■ Work required
Once the line holding "[117,281,377,299] send this" is found in the listing below, write it out and each later line exactly, up to and including the one holding "[226,434,234,440] - -> (149, 286) //".

■ Extracted entries
—————
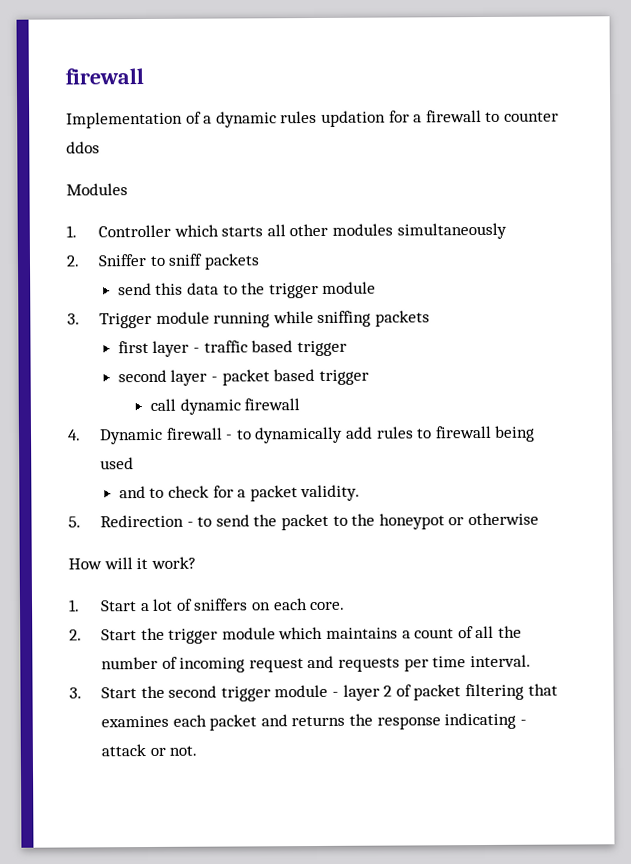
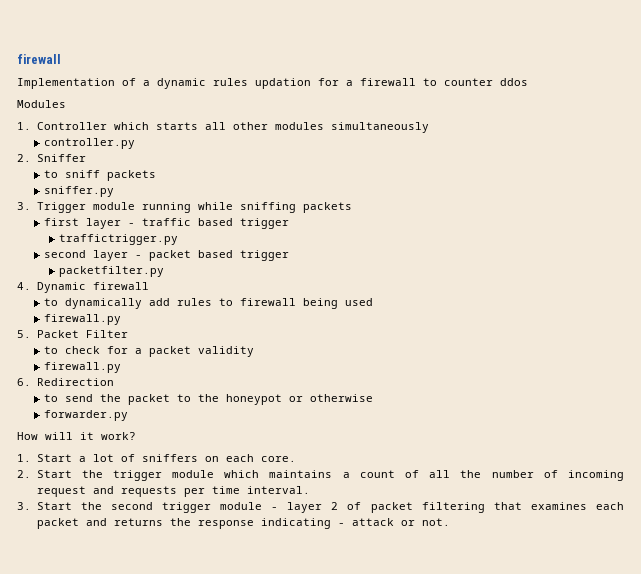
(507, 231) none -> [43,138,135,149] // controller.py
(148, 260) none -> (86, 158) //
[117,281,377,299] send this data to the trigger module -> [43,186,114,197] sniffer.py
(347, 348) none -> [58,234,178,245] // traffictrigger.py
[149,398,301,415] call dynamic firewall -> [58,266,164,277] packetfilter.py
[226,434,234,440] - -> (149, 286) //
[118,486,146,499] and -> [43,314,121,325] [17,330,128,338] firewall.py // 5. Packet Filter //
[300,484,361,502] [68,516,81,528] validity. // 5. -> [197,346,254,357] [43,362,121,373] [17,378,31,386] validity // firewall.py // 6.
[186,521,194,527] - -> (114, 382) //
(540, 519) none -> [43,410,128,421] // forwarder.py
—————
■ Result of the exercise
[117,281,377,299] send this data to the trigger module -> [43,186,114,197] sniffer.py
(347, 348) none -> [58,234,178,245] // traffictrigger.py
[149,398,301,415] call dynamic firewall -> [58,266,164,277] packetfilter.py
[226,434,234,440] - -> (149, 286) //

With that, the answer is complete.